ここでいうセオリーというのは、英語の意味よりは日本語での使い方に近い。定石といった方が近いだろうか。


回りくどい例からいうと、バックオーダー、フロントオーダーという概念は、同じような役割をする選手が対角に位置しているという前提に基づいているし、ポジションの呼び名だってあくまで戦術の変遷の中でああいう呼び方をしているに過ぎない。
全員がセッターをして、だれもが真ん中でブロックして、パスをするチームにバックオーダーもくそもないし、今のような語彙でポジションの名前をつけるのは困難を極める。


Vリーグでは外国人選手が入るポジションを制限したほうがいいのではないかといった提言を目にすることがある。
外国人オポジットは禁止すべきだとか、ミドルのみにすべきとかね。これが良いか悪いかは置いといて、仰っていることは理解できるのだが、これを実行するのはまず不可能である。
果たしてバレーボールのルールでは、リベロ以外は戦術上の「ポジション」を規定していない。
なので、ポジションによって制限するというのはあくまで現代バレーのセオリー上の話をしているに過ぎなくなる。たとえばセッターの対角に置くのは禁止とかいう不文法を用いても、対角に置かないでオポジットの役割をさせれば良いだけだし、そもそもセッターの定義ってなに?という話になる。


コート上で目にするいろんな物事がルールによって規定されていることなのか、セオリーに根ざしていることなのかを見分ける必要がある。必ずしもミドルにリベロが入る必要はないし、そもそもベンチにリベロを入れなくてもルール違反ではない。
長いバレーボールの歴史の中で構築されてきたセオリーは、洗練されているし、限りなく最適解に近いとは思うが、所詮はセオリーである。
結局なにがいいたいのかといえば、得点をとるためのプレーと、セオリー通りのプレーは限りなく近いのだけど、厳密にいうと違うということだ。ここでセオリー通りというと、これもまた語弊があるのだけれど、ここまで読んでいただければ、伝えたいことはわかっていただけると思う。

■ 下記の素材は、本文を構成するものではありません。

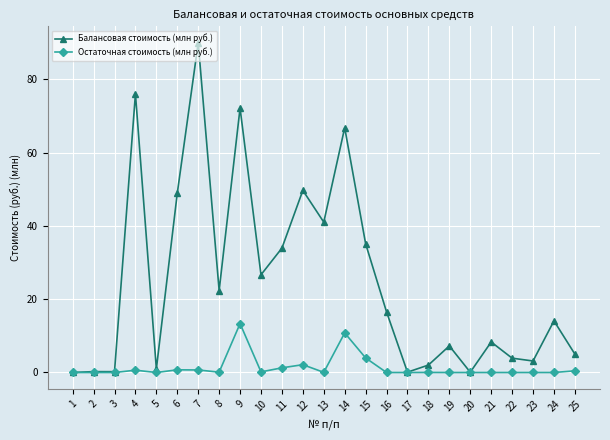

At which label does Остаточная стоимость (млн руб.) reach its peak?

9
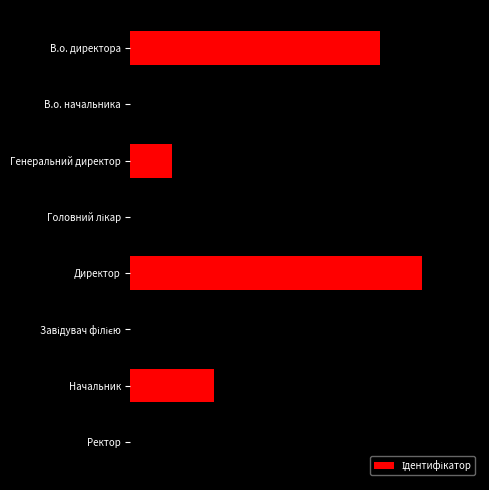

How many bars are there in total?

8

手段が目的化することがあってはならないということだ。
サーブレシーブをきれいに返すことが目的になっていないだろうか。きれいなコンビネーションをすることが目的になっていないだろうか。どこかのチームを真似ることが目的になっていないだろうか。そもそもセオリーを外れて変則的なことをするのもそれ自体が目的化してしまっていないだろうか。
きれいなだけのバレーボールでは点を獲れない。うまいだけではセットをとれない。教科書どおりのバレーだけでは試合に勝てない。日本は教科書が間違ってるんじゃないか、という話は置いといて。
バレーボールそのものに立脚した戦術やプレーをするチームをみると感心する。


たとえば相手コートに空いているスペースがあるなら、一本目でパスでそこを狙うことを試みてもいいわけである。三回さわって返さないといけないルールはないのだから。
ミドルでツーセッターするチームがあってもいいはずだし(高校あたりなら大分使えると思うのだが)、半分くらいツーアタックするセッターがいてもいいと思うし、トリプルブロードするチームがあってもいいと思う。これらの戦術が無条件に「いい」という話ではなくて、それぞれのチームにとっての点を獲るための、セットをとるための、試合に勝つための最適解になる場合があるのではないか。